Generally, I will call an N-cycle of the derivative operator a sequence of real valued functions of a real variable including $f(x)$ where,
$$
\frac{d^Nf}{dx^N}=f(x)
$$
but,
$$
\frac{d^mf}{dx^m}\neq f(x)
$$
for every $m$ that is not a multiple of $n$.
Over the complex numbers, these functions are simply $\exp( x\sqrt[N]1)$. For $N=1,2,4$ there are cycles of real functions, which in the case of $N=4$ may be constructed as a linear combination of the complex functions. Can there be cycles of real functions of length other than 1,2 or 4? If so, how may they be obtained?
 A: Take the real or imaginary part of a complex cycle.  Thus if $\alpha + \beta i$ is a complex $n$'th root of unity, take
$$f(x) = \text{Re}(\exp((\alpha+i \beta) x)) = \exp(\alpha x) \cos(\beta x)$$
and you'll have $$f^{(k)}(x) = \text{Re}((\alpha +\beta I)^k \exp((\alpha + I\beta) x))$$
and in particular $f^{(n)} = f$.
A: Cycles of every length exist. Consider the solutions to the differential equation $f^{(n)}(x) -f(x)=0$. The solutions of this form a $n$-dimensional vector space, all of which are either $n$-cycles or cycles of some shorter length $d$ dividing $n$. Also, every $n$-cycle is a solution to this differential equation, by definition.
So then, for each $d|n$, the cycles of length dividing $d$ form a subspace of dimension at most $d$ in this larger vector space. A union of finitely many proper vector subspaces over $\mathbb{R}$ cannot be the whole space, and there is something in the space which has minimum cycle length $n$. Done.

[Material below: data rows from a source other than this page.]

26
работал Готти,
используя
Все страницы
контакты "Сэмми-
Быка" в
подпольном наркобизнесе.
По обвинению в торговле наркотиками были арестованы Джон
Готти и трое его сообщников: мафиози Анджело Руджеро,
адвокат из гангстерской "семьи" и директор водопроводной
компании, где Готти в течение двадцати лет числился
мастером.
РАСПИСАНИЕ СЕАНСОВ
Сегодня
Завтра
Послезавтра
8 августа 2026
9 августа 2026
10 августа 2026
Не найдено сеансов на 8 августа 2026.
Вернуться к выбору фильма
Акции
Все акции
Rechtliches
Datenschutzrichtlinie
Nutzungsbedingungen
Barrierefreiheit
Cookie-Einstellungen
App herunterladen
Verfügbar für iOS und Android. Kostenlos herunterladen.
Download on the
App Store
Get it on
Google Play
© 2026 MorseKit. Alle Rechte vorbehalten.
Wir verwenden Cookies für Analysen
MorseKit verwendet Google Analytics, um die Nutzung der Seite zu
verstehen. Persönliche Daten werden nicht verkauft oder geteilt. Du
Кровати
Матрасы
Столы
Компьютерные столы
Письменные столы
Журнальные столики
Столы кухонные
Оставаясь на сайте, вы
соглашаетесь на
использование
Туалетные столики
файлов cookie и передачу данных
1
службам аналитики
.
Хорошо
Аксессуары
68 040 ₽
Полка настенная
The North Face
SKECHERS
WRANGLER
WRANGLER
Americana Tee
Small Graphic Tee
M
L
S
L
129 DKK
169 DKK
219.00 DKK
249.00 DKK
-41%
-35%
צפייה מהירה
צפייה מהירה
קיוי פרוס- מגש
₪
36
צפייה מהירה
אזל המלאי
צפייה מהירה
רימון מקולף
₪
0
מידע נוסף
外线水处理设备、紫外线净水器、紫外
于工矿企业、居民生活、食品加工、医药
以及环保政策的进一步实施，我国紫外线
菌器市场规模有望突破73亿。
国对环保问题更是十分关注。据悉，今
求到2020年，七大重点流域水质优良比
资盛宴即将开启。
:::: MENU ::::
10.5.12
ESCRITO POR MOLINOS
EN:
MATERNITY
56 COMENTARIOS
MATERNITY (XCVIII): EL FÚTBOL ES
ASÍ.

We can also find solutions explicitly. If $\omega = \alpha +\beta i$ is a primitive $n$-th root of unity, $e^{\alpha x}\cos(\beta x)$ and $e^{\alpha x}\sin(\beta x)$ are $n$-cycles. This comes from using the similarity between constant-coefficent differential equations and polynomial equations - we factor the "polynomial" differential operator $D^n-1$, and the factor corresponding to the $n$th cyclotomic polynomial gives us $n$-cycles.